▶
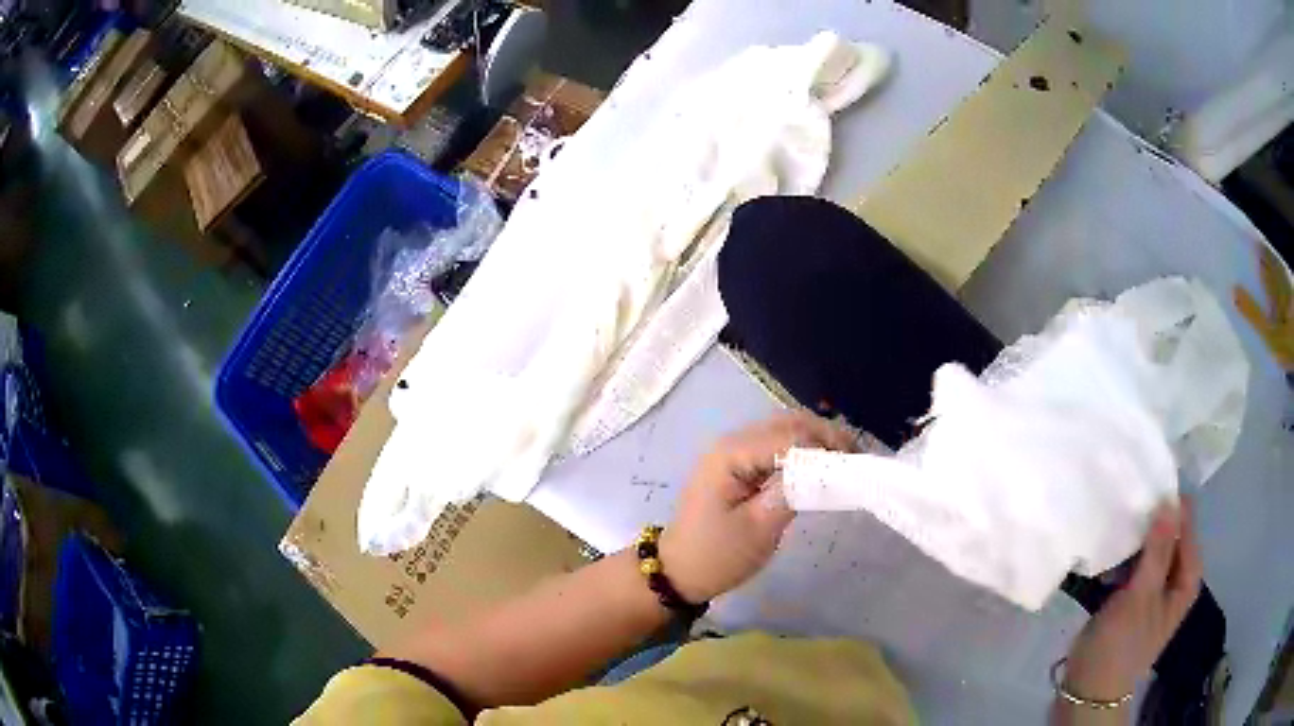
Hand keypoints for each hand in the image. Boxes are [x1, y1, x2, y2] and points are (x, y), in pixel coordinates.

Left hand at [659, 411, 856, 602]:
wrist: (678, 571)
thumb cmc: (716, 555)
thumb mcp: (758, 530)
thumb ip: (791, 493)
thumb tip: (825, 469)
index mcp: (733, 454)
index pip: (790, 436)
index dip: (825, 448)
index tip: (855, 469)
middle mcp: (734, 441)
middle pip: (790, 424)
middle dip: (826, 438)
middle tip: (856, 462)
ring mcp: (736, 451)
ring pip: (786, 431)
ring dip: (817, 442)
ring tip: (845, 464)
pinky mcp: (741, 464)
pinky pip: (777, 447)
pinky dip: (803, 453)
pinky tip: (821, 470)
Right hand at [1063, 499, 1202, 701]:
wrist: (1088, 690)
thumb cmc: (1122, 645)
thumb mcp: (1142, 596)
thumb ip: (1158, 550)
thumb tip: (1169, 500)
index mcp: (1186, 576)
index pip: (1186, 524)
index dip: (1171, 504)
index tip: (1148, 481)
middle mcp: (1173, 576)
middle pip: (1167, 534)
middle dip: (1149, 518)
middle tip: (1127, 497)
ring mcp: (1150, 587)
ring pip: (1146, 547)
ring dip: (1132, 536)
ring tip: (1113, 515)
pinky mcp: (1129, 596)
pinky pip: (1130, 564)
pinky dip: (1120, 555)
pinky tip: (1105, 545)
◀
== TASK OBJECTIVE ==
Copy the records above exactly, omitting every picture.

== COMPLETED EXERCISE ==
Hand keypoints for each hand in the image. Boxes are [x1, y1, x2, y2] and points are (x, y), in pixel coordinates.

Left hand at [659, 411, 856, 602]:
wrist: (678, 571)
thumb cmc: (716, 555)
thumb mcp: (758, 530)
thumb ip: (791, 493)
thumb tip: (825, 469)
index mcp: (733, 454)
index pip: (790, 436)
index dip: (825, 448)
index tip: (855, 469)
middle mcp: (734, 441)
middle pip: (790, 424)
middle dip: (826, 438)
middle tip: (856, 462)
ring mcp: (736, 451)
ring pip: (786, 431)
ring dip: (817, 442)
ring tip: (845, 464)
pinky mcp: (741, 464)
pinky pip: (777, 447)
pinky dip: (803, 453)
pinky tip: (821, 470)
Right hand at [1063, 499, 1202, 701]:
wrist: (1088, 690)
thumb cmc: (1122, 645)
thumb mcp: (1142, 596)
thumb ip: (1158, 550)
thumb tip: (1169, 500)
index mcp: (1186, 576)
index pip: (1186, 524)
index dip: (1171, 504)
index tip: (1148, 481)
middle mcp: (1173, 576)
middle pip: (1167, 534)
middle dip: (1149, 518)
middle tip: (1127, 497)
ring mcp: (1150, 587)
ring pip: (1146, 547)
ring dip: (1132, 536)
ring tip: (1113, 515)
pinky mcp: (1129, 596)
pinky pip: (1130, 564)
pinky dip: (1120, 555)
pinky tip: (1105, 545)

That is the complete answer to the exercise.